◆ What you need to do
Where the word "Pringle" occurs in a line of the data, return the whole line.

◆ Available records

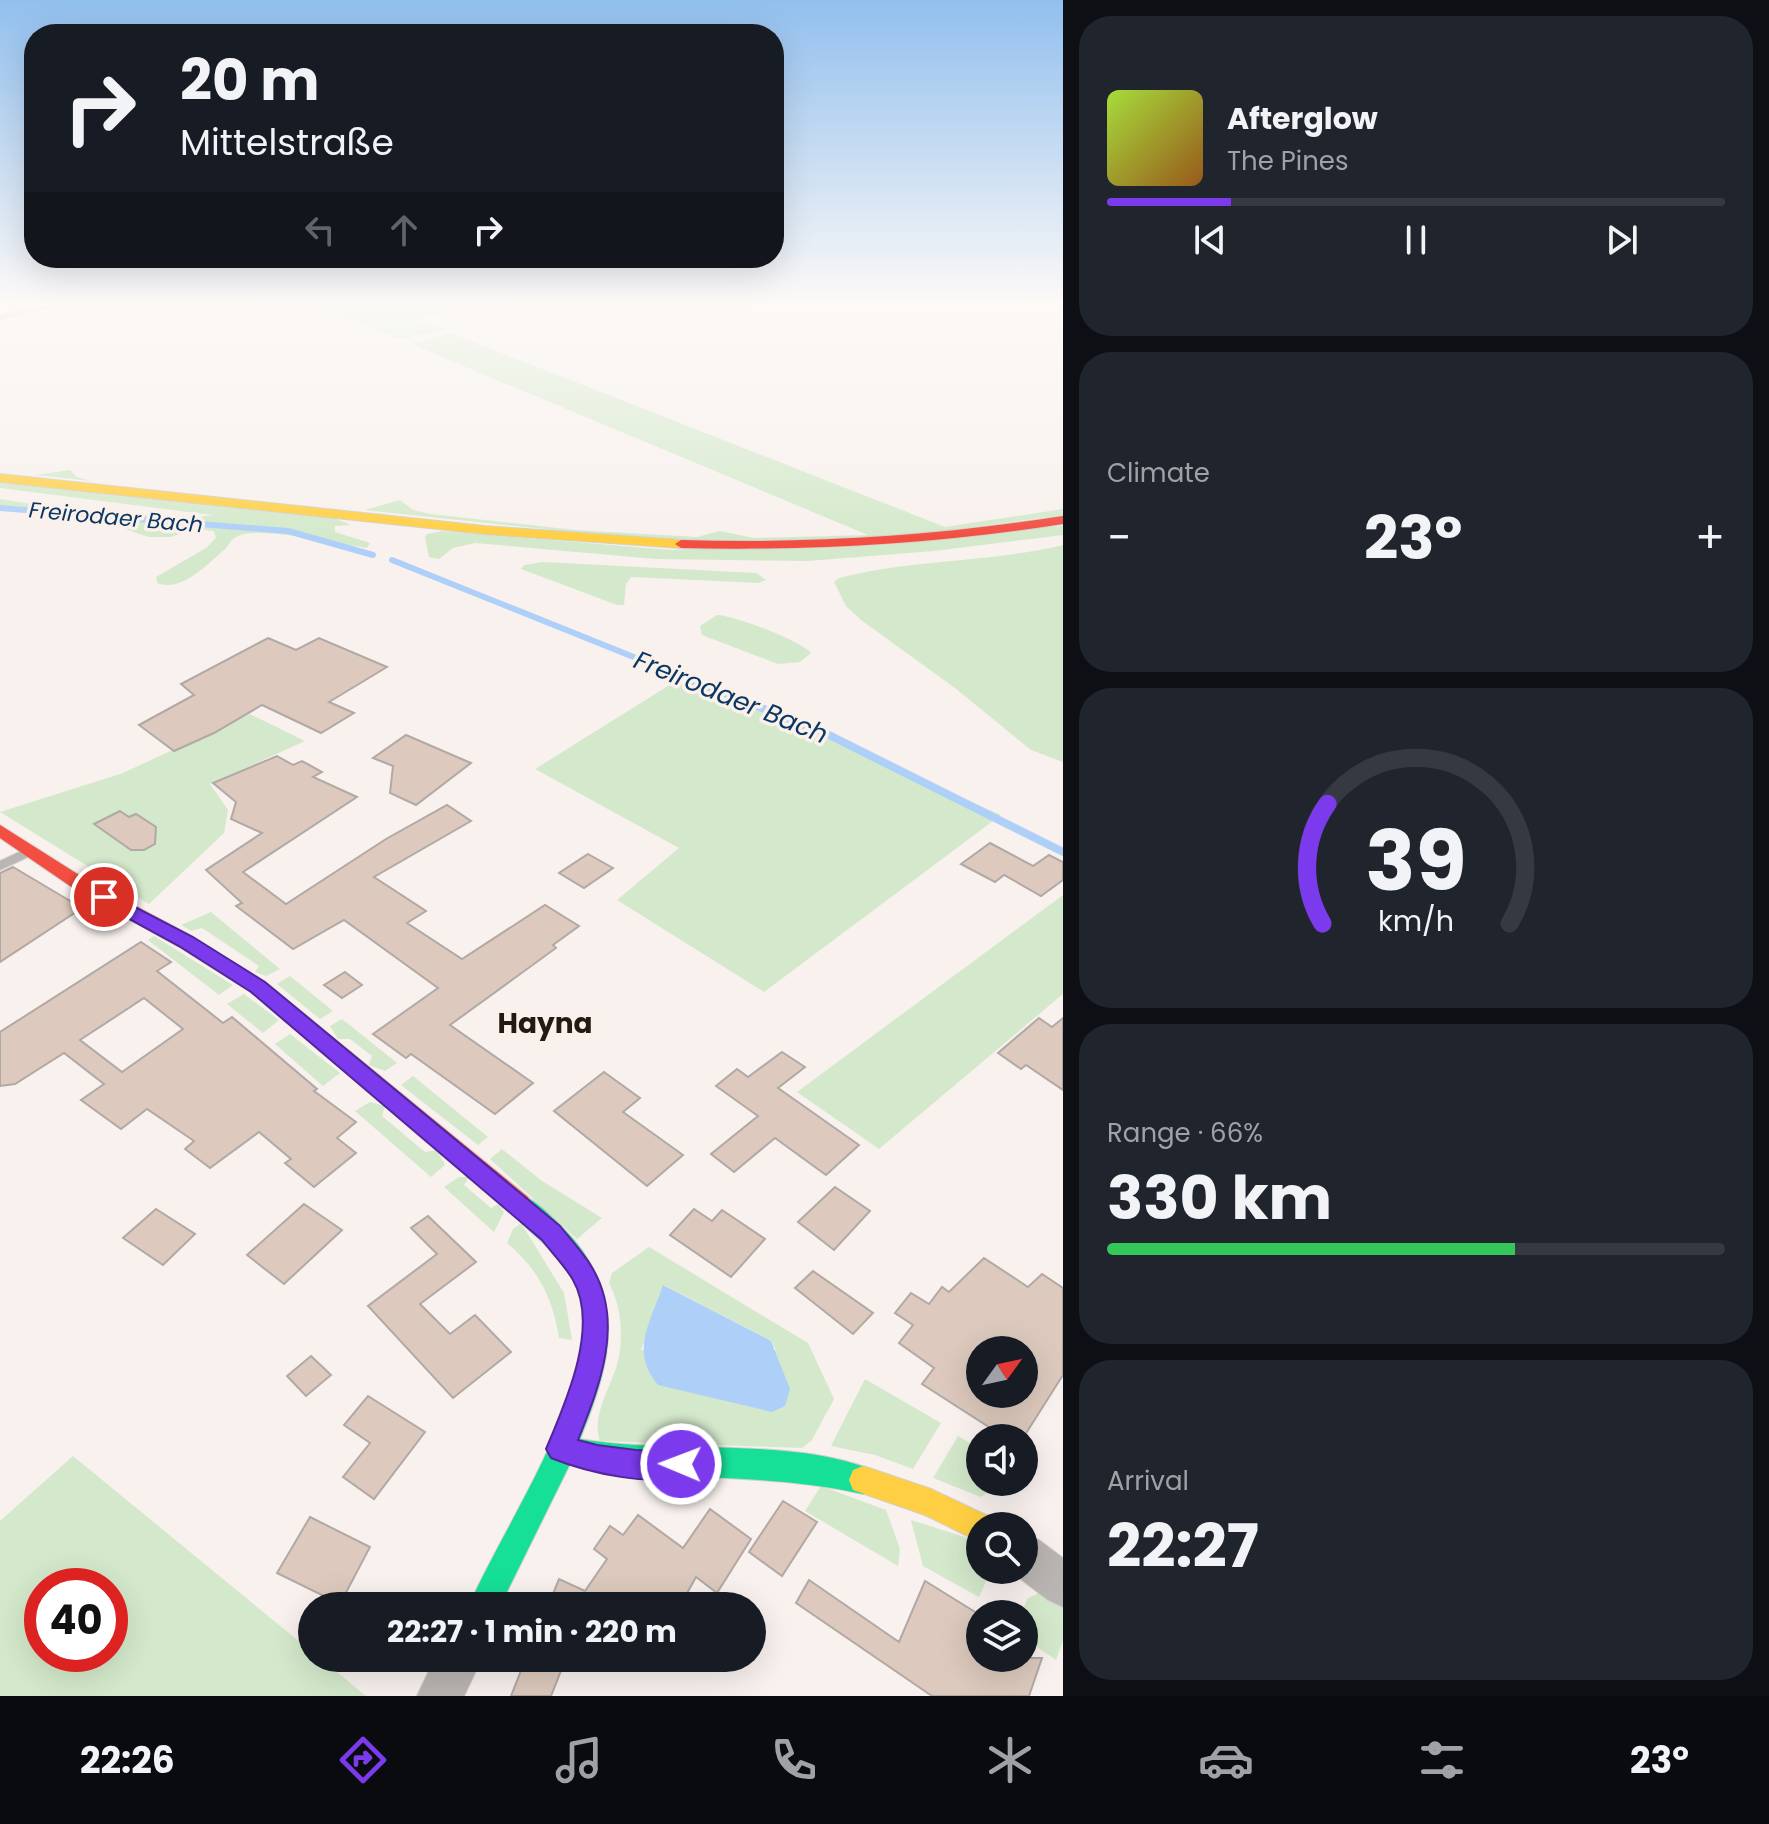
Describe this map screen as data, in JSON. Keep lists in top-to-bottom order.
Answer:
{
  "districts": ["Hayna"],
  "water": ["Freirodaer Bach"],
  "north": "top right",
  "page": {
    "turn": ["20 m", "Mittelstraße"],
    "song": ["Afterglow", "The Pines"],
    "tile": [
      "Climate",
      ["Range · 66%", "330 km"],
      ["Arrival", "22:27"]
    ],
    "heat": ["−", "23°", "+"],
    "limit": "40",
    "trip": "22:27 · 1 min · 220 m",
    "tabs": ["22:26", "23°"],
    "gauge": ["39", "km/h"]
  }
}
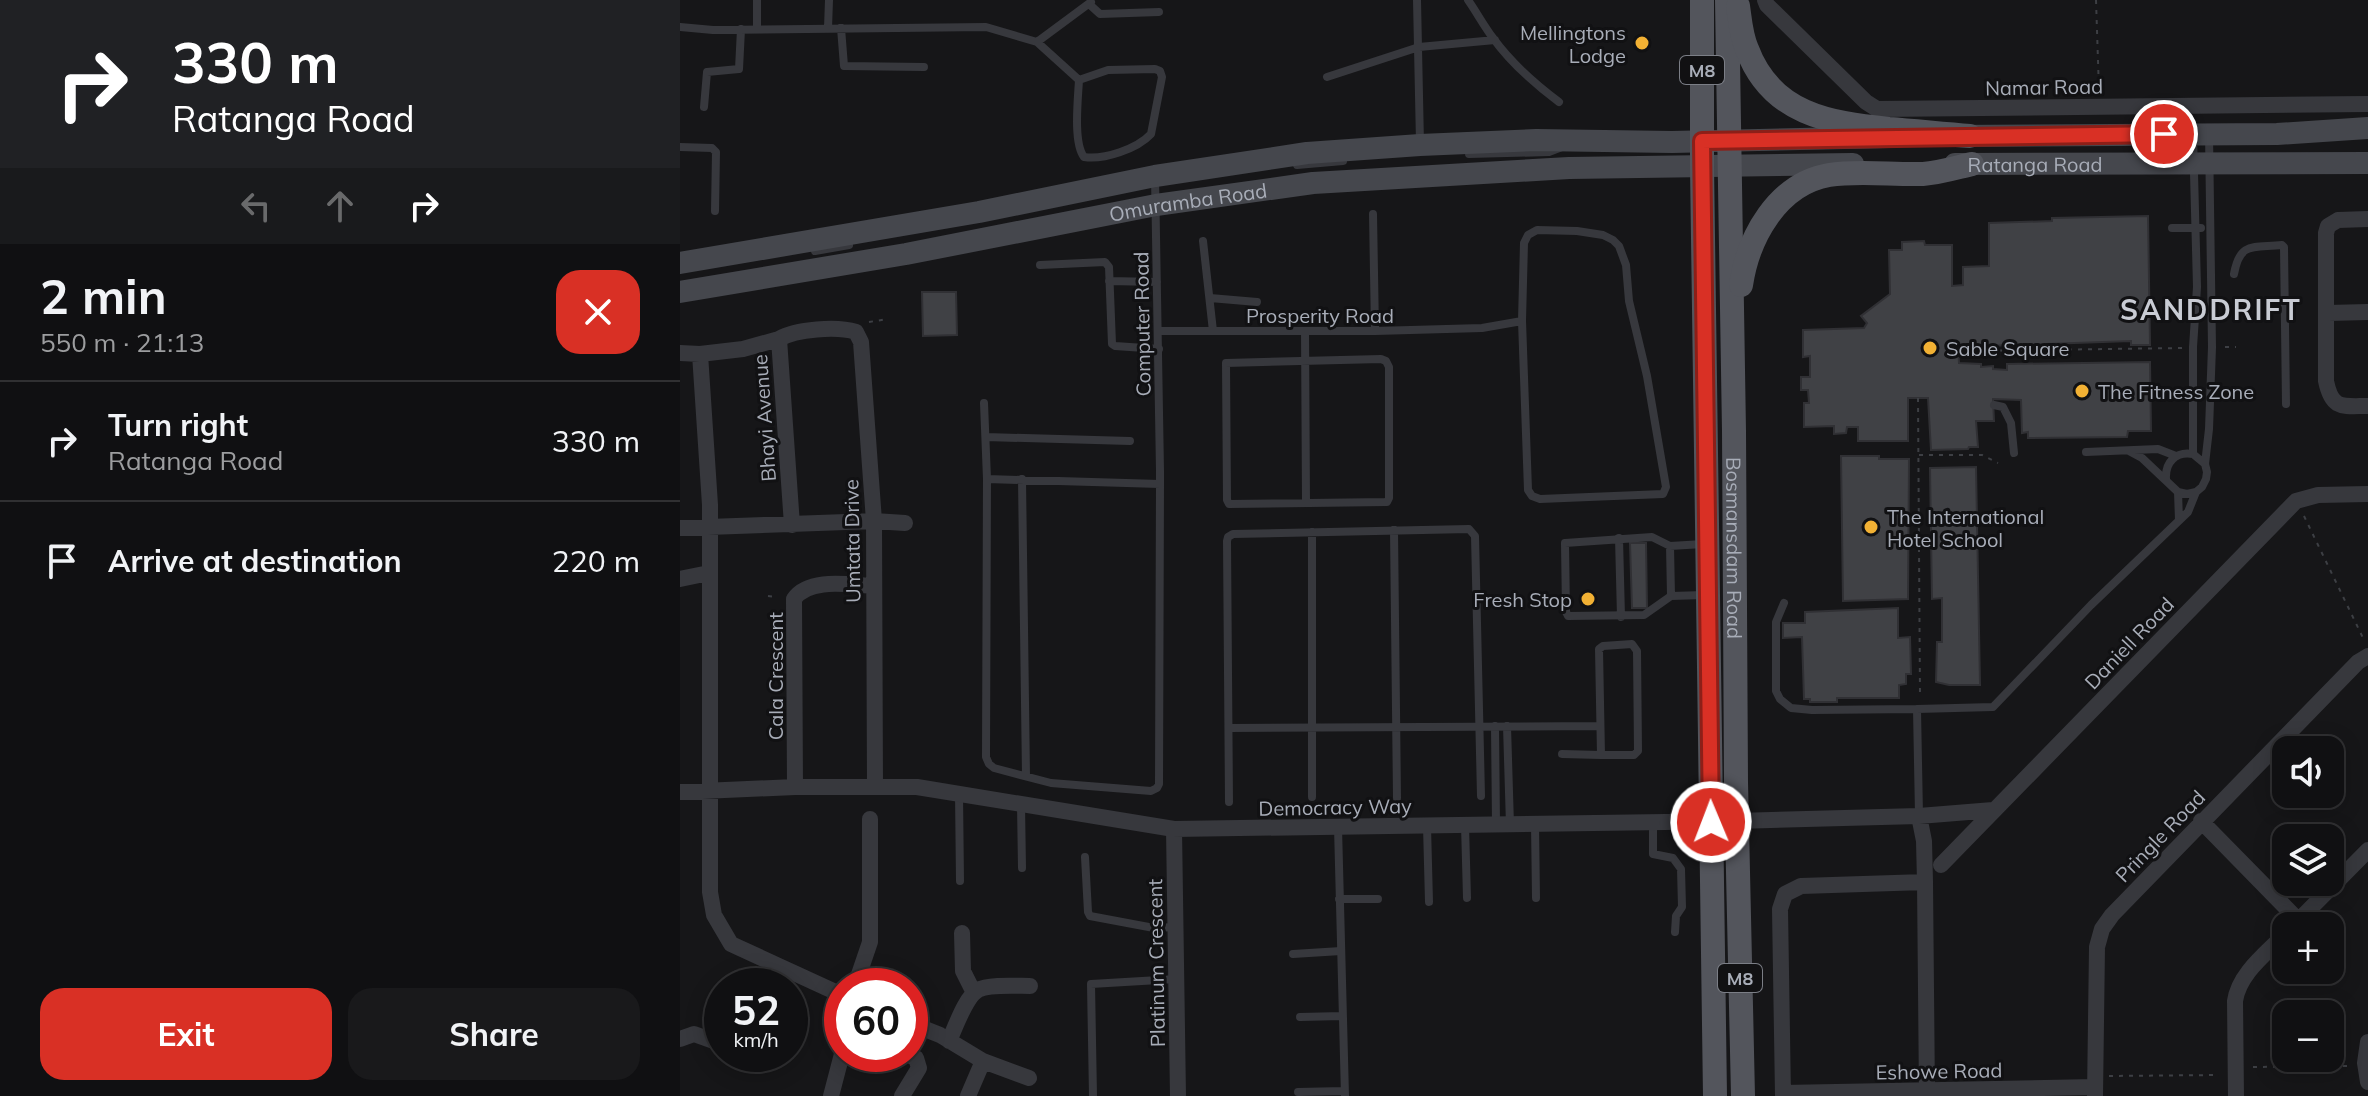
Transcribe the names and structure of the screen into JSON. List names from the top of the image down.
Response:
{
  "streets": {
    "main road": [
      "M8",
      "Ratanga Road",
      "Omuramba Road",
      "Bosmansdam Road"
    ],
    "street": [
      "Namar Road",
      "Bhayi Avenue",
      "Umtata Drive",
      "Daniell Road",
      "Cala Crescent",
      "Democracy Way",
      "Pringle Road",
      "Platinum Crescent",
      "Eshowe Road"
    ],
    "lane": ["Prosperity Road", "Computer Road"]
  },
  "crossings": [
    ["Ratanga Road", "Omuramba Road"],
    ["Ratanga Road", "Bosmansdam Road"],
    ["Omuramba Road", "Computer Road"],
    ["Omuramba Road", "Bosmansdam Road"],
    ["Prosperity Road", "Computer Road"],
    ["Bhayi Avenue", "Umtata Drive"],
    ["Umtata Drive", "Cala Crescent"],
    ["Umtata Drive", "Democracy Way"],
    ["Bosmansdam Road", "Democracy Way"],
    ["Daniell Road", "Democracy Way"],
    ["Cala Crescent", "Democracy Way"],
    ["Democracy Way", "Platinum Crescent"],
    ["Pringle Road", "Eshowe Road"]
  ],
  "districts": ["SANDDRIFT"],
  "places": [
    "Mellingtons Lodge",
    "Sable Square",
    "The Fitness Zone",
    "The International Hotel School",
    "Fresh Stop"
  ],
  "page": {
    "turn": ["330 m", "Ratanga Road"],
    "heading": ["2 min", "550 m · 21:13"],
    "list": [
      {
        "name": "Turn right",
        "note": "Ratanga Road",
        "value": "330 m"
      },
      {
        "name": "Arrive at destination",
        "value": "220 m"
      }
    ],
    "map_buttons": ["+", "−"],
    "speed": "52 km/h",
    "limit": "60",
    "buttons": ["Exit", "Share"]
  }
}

◆ Exercise solution
      "Pringle Road",
    ["Pringle Road", "Eshowe Road"]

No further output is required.